As we said, goal setting is intuitive for most people, but it is important to set the right types of goals at the right time. At their best, goals can help provide direction, help us stay motivated and allow us to accomplish amazing things.
There are three types of goal. Outcome goals are based on the result of an event and therefore rely on the performance of others, an example in the equestrian world might be: winning a show jumping competition. Performance goals are objectives comparing to your own previous performances, so might be: wanting to get a clear round. Process goals are actions individuals must achieve during their performance, so could be: keeping your heels down around the course.
We should set all the types of goals but outcome goals should be for short-term motivation, such as: ‘I could have done better at that competition, next time I will’, and not before or during a competition as this could lead to added stress.

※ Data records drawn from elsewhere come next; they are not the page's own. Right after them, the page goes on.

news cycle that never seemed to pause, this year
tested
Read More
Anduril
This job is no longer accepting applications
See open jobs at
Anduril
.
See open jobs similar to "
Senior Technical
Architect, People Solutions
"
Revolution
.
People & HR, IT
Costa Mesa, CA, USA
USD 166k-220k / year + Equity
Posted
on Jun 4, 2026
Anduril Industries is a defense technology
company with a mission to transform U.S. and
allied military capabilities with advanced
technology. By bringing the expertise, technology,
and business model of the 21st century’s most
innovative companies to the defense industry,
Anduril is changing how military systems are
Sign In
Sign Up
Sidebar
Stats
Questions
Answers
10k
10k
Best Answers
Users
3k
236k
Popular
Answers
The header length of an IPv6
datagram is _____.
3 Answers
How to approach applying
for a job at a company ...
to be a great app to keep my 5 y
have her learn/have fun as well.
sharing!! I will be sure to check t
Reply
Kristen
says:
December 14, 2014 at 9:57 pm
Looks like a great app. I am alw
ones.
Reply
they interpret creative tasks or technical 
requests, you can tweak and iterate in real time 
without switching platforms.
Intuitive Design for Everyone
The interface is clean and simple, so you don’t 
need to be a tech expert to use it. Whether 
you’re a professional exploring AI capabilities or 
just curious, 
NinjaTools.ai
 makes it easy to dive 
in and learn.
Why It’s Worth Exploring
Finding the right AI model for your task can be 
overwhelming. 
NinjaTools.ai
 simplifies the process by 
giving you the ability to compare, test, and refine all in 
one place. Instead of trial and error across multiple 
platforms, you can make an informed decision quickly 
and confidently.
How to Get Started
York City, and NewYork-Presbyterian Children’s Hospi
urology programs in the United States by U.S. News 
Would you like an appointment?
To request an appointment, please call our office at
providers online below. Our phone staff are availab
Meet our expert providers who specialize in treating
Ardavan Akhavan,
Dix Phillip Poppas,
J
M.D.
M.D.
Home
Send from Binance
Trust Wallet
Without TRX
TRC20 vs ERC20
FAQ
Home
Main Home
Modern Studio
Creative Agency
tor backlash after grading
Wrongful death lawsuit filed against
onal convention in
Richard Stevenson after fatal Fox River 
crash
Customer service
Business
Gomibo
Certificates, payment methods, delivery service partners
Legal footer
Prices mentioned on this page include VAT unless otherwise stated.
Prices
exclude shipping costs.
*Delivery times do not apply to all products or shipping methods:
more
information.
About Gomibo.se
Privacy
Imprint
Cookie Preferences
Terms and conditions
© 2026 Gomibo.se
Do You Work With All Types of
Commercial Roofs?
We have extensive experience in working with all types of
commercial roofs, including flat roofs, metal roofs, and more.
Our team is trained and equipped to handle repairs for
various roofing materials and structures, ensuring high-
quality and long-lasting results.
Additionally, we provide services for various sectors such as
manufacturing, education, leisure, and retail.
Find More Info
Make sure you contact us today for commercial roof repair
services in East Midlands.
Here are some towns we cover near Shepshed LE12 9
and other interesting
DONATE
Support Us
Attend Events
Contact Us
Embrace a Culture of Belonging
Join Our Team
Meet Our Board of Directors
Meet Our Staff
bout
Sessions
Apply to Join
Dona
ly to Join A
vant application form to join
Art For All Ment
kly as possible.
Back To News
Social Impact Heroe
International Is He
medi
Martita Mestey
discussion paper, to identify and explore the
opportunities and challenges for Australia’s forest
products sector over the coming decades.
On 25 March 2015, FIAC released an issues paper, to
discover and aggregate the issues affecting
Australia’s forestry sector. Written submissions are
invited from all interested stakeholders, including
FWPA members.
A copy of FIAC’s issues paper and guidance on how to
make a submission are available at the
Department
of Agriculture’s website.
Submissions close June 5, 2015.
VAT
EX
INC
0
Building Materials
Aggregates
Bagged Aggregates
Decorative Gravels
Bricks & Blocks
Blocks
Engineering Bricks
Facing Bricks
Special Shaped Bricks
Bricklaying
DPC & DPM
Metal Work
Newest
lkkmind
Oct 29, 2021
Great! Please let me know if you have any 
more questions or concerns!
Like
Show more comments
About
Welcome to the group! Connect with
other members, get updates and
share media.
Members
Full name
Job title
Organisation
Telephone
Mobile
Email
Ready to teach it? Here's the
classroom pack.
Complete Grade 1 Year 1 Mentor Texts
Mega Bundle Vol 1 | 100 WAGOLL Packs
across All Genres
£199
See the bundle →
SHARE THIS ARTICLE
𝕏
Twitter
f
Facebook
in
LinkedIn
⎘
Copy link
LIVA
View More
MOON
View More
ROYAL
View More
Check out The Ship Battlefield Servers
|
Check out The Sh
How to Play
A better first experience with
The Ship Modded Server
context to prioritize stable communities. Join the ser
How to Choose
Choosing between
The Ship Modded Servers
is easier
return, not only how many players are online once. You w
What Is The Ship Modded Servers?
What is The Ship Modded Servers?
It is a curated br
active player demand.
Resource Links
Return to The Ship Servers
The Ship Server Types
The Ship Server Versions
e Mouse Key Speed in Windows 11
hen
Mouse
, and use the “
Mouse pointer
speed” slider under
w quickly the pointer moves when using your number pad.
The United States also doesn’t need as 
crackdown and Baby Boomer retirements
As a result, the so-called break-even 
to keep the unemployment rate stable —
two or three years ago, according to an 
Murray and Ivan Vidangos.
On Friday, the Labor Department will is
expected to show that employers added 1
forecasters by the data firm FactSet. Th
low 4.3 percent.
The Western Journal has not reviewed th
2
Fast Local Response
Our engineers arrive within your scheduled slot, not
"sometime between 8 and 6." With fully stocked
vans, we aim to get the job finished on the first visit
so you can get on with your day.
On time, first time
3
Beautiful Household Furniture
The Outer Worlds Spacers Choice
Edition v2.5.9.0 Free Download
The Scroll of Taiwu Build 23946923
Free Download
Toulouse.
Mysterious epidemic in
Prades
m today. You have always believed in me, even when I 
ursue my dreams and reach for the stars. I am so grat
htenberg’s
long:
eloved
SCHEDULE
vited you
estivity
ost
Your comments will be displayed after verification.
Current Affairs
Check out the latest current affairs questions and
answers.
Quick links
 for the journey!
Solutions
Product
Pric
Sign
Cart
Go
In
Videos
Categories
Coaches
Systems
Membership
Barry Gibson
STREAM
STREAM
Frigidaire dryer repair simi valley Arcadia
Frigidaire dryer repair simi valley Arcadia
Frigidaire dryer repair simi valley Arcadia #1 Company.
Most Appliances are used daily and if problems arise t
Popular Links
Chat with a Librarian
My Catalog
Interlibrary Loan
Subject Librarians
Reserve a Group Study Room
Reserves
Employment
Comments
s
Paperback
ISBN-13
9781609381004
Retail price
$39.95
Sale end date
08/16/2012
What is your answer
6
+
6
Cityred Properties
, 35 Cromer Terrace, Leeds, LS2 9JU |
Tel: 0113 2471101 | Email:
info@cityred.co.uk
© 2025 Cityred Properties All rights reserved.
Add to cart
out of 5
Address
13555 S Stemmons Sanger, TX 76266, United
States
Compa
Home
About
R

Process goals are particularly helpful when trying to avoid performance related anxiety; both performance and process goals can be adjusted precisely and do not depend on an opponent.
Research shows that those high in goal setting ability feel less anxiety, higher confidence and have improved performance. There is a disadvantage if the goals are set too high and lead to consistent failure.
So, how do we set successful goals? You may have heard of the acronym SMART before: SPECIFIC, MEASURABLE, ACTION-ORIENTATED, REALISTIC and TIMELY. Let’s have a think about what that means.
Say our goal is to ‘complete a BE90’. That’s a fab goal, you have a fixed idea of where you want to be. It is quite specific and measurable, it is easy to realise when this level has been obtained. However, how are you going to action this? Are you and your horse ready for this level and it’s just a case of getting booked in and going? Or is it going to take preparation and what preparation are you going to do, will this involve some process goals? Is it realistic; is your horse jumping at 80/90 level or are they still jumping 60/70 level in which case jumping a BE90 becomes a longer-term goal? Which leads to the last question, time: when do you want to achieve this?
We are all riding at different levels and our horses are all from different walks of life. Social media can be great but it can encourage a high level of competition and this can be really hard on everyone. Thinking about your own goals and whether you have completed them is a great way to combat feeling inferior. After all, the people you feel competitive towards may have life a bit easier or have a better horse than you, but do they have SMARTer goals?